● **Reading text**:

_ _ _ _ _

[Python-Dev] Re: Stability and change
Gordon McMillan
gmcm@hypernet.com
Sun, 7 Apr 2002 16:38:18 -0400
On 7 Apr 2002 at 10:20, Guido van Rossum wrote:
> [Gordon]
> > I keep a fairly large body of code working with
> > 1.5.2 onwards.
[Guido]
> Interesting. Two questions.
>
> (1) Got any details on which changes caused the most
> pain?
Tightening up functions which allowed
two params where a tuple was correct.
The changes to ConfigParser bit me hard;
I think a couple other std lib changes got
me, too.
In many cases my 1.5.2 code ended up
better, so the urge to whine is over
pretty quickly.
In a broader sense, Unicode is by far
the most disruptive change. My excuses
for ignoring the damn stuff are disappearing.
> (2) Was the pain worth it, or would you prefer we'd
> spent more time on
> being more backwards compatible?

_ _ _ _ _

● **Recorded data**:
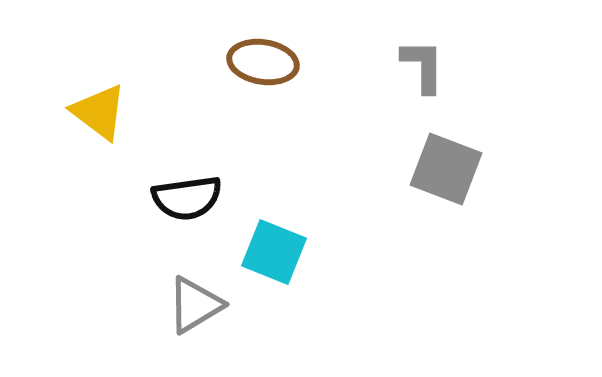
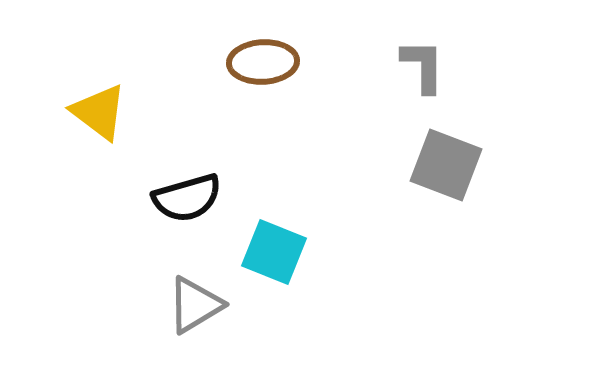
brown ellipse: rotated 12 degrees counterclockwise
gray square: moved 4 px up
black semicircle: rotated 8 degrees counterclockwise
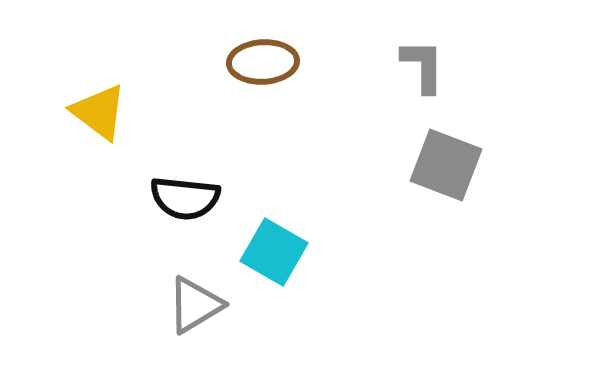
black semicircle: moved 2 px left; rotated 22 degrees clockwise
cyan square: rotated 8 degrees clockwise
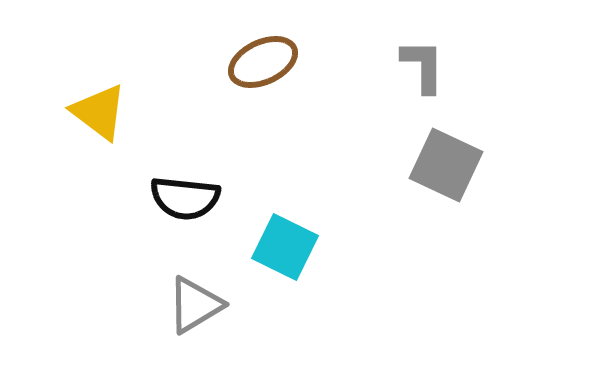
brown ellipse: rotated 22 degrees counterclockwise
gray square: rotated 4 degrees clockwise
cyan square: moved 11 px right, 5 px up; rotated 4 degrees counterclockwise
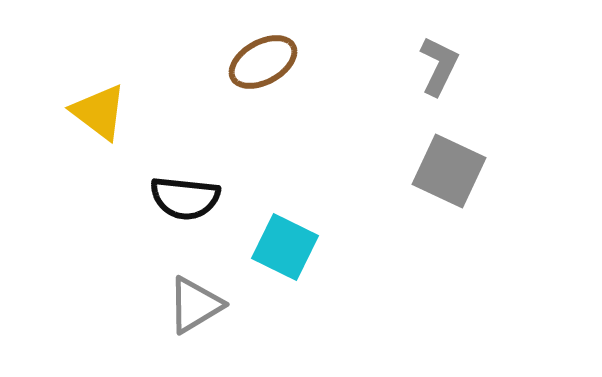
brown ellipse: rotated 4 degrees counterclockwise
gray L-shape: moved 16 px right; rotated 26 degrees clockwise
gray square: moved 3 px right, 6 px down
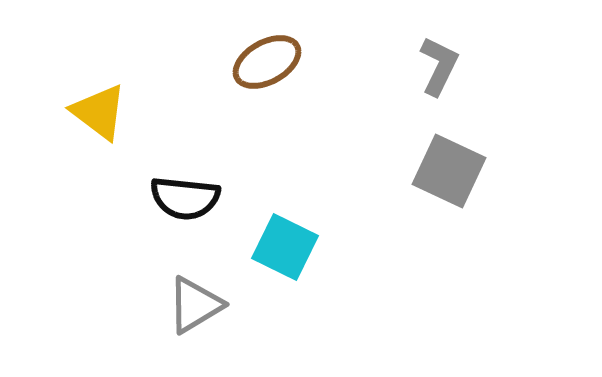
brown ellipse: moved 4 px right
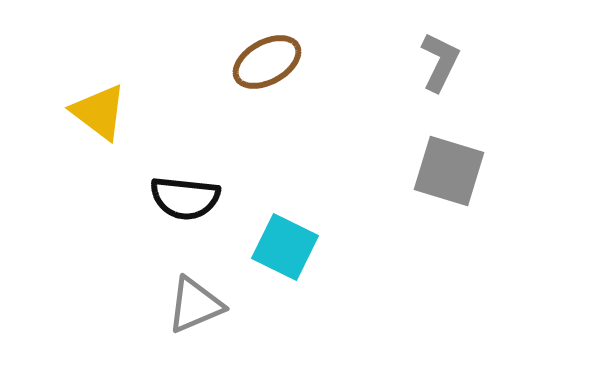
gray L-shape: moved 1 px right, 4 px up
gray square: rotated 8 degrees counterclockwise
gray triangle: rotated 8 degrees clockwise
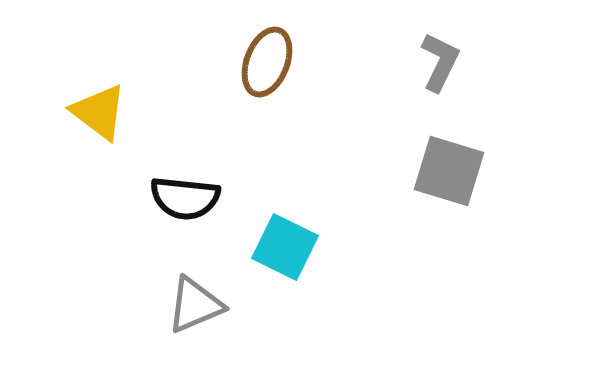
brown ellipse: rotated 40 degrees counterclockwise
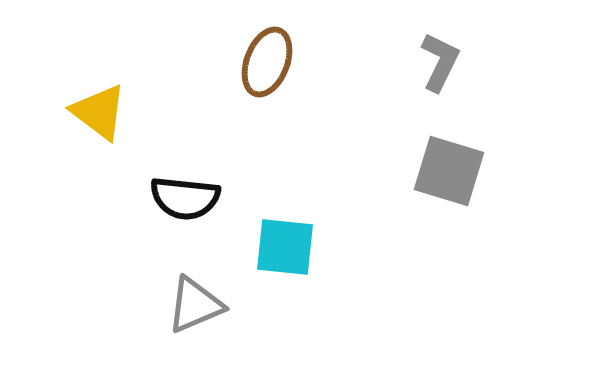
cyan square: rotated 20 degrees counterclockwise
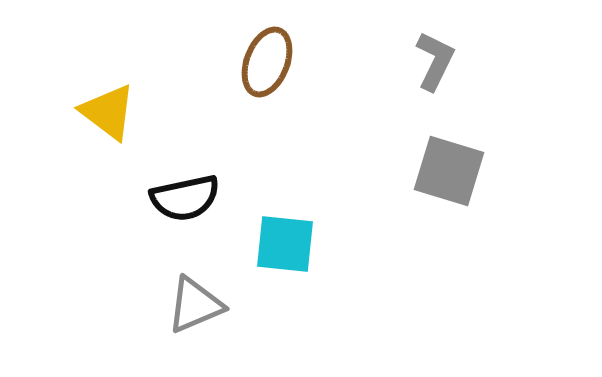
gray L-shape: moved 5 px left, 1 px up
yellow triangle: moved 9 px right
black semicircle: rotated 18 degrees counterclockwise
cyan square: moved 3 px up
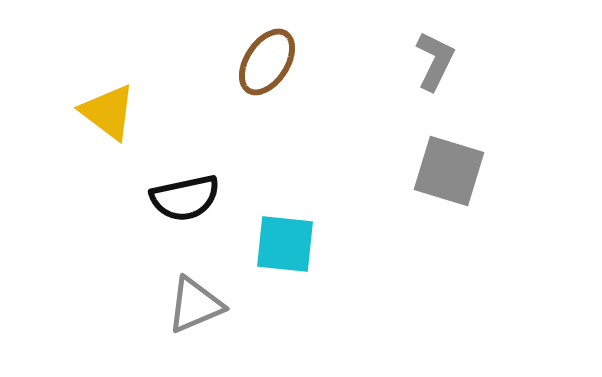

_ _ _ _ _

● **Complete the following**:
a – According to the Python-Dev message, which change does Gordon call by far the most disruptive?
b – Copy out the lines of the records that run from the start of the records through the line containing "cyan square: moved 11", including both ends, and omit the pictures.

● **Final results**:
a – Unicode.

b –
brown ellipse: rotated 12 degrees counterclockwise
gray square: moved 4 px up
black semicircle: rotated 8 degrees counterclockwise
black semicircle: moved 2 px left; rotated 22 degrees clockwise
cyan square: rotated 8 degrees clockwise
brown ellipse: rotated 22 degrees counterclockwise
gray square: rotated 4 degrees clockwise
cyan square: moved 11 px right, 5 px up; rotated 4 degrees counterclockwise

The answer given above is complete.